▶ **Aim of the task**: Please copy out the text of all the entries below, keeping every line the same. Omit the picture lines from your copy.

▶ **Source data**:
········

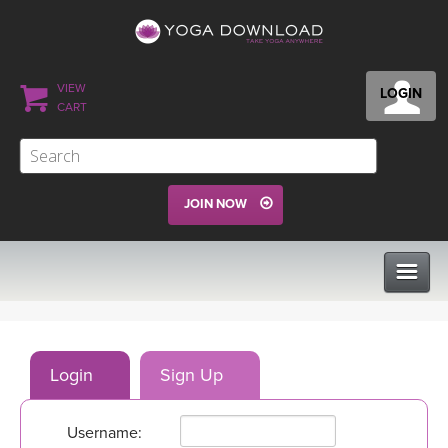
VIEW
LOGIN
CART
JOIN NOW
CLASSES
Login
Sign Up
PROGRAMS
Username:
VIEW ALL CLASSES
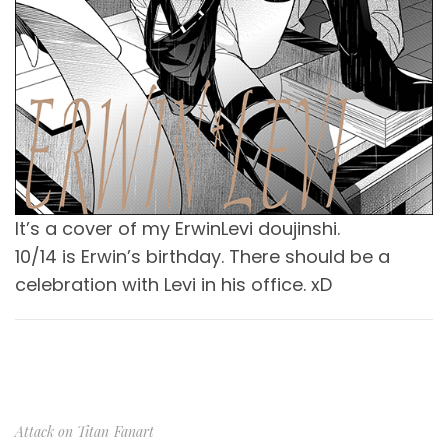
It’s a cover of my ErwinLevi doujinshi.
10/14 is Erwin’s birthday. There should be a
celebration with Levi in his office. xD
Attack on Titan
Fanart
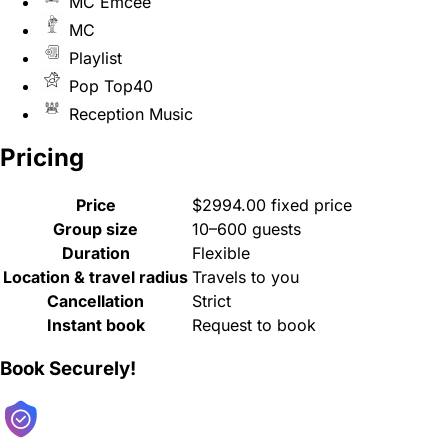
MC Emcee
MC
Playlist
Pop Top40
Reception Music
Pricing
Price
$2994.00 fixed price
Group size
10–600 guests
Duration
Flexible
Location & travel radius
Travels to you
Cancellation
Strict
Instant book
Request to book
Book Securely!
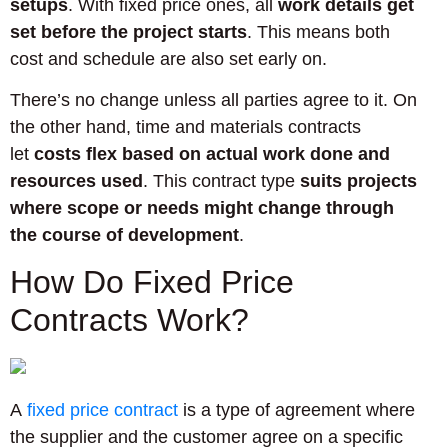
setups
. With fixed price ones, all
work details get
set before the project starts
. This means both
cost and schedule are also set early on.
There’s no change unless all parties agree to it. On
the other hand, time and materials contracts
let
costs flex based on actual work done and
resources used
. This contract type
suits projects
where scope or needs might change through
the course of development
.
How Do Fixed Price
Contracts Work?
A
fixed price contract
is a type of agreement where
the supplier and the customer agree on a specific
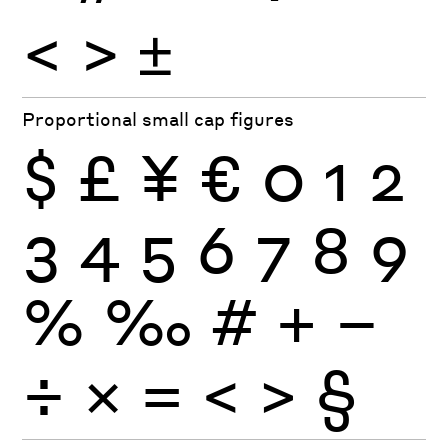
<
>
±
Proportional small cap figures
$
£
¥
€
0
1
2
3
4
5
6
7
8
9
%
‰
#
+
−
÷
×
=
<
>
§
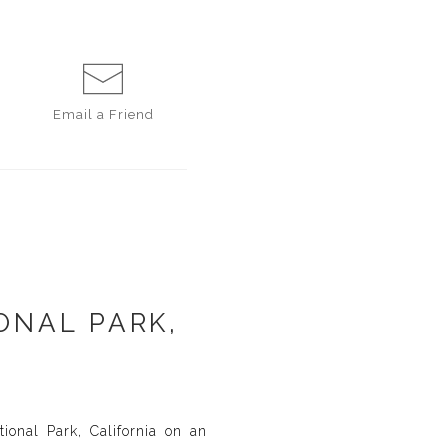
Email a
Friend
ONAL PARK,
ional Park, California on an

········

▶ **Your response**:
VIEW
LOGIN
CART
JOIN NOW
CLASSES
Login
Sign Up
PROGRAMS
Username:
VIEW ALL CLASSES
It’s a cover of my ErwinLevi doujinshi.
10/14 is Erwin’s birthday. There should be a
celebration with Levi in his office. xD
Attack on Titan
Fanart
MC Emcee
MC
Playlist
Pop Top40
Reception Music
Pricing
Price
$2994.00 fixed price
Group size
10–600 guests
Duration
Flexible
Location & travel radius
Travels to you
Cancellation
Strict
Instant book
Request to book
Book Securely!
setups
. With fixed price ones, all
work details get
set before the project starts
. This means both
cost and schedule are also set early on.
There’s no change unless all parties agree to it. On
the other hand, time and materials contracts
let
costs flex based on actual work done and
resources used
. This contract type
suits projects
where scope or needs might change through
the course of development
.
How Do Fixed Price
Contracts Work?
A
fixed price contract
is a type of agreement where
the supplier and the customer agree on a specific
<
>
±
Proportional small cap figures
$
£
¥
€
0
1
2
3
4
5
6
7
8
9
%
‰
#
+
−
÷
×
=
<
>
§
Email a
Friend
ONAL PARK,
ional Park, California on an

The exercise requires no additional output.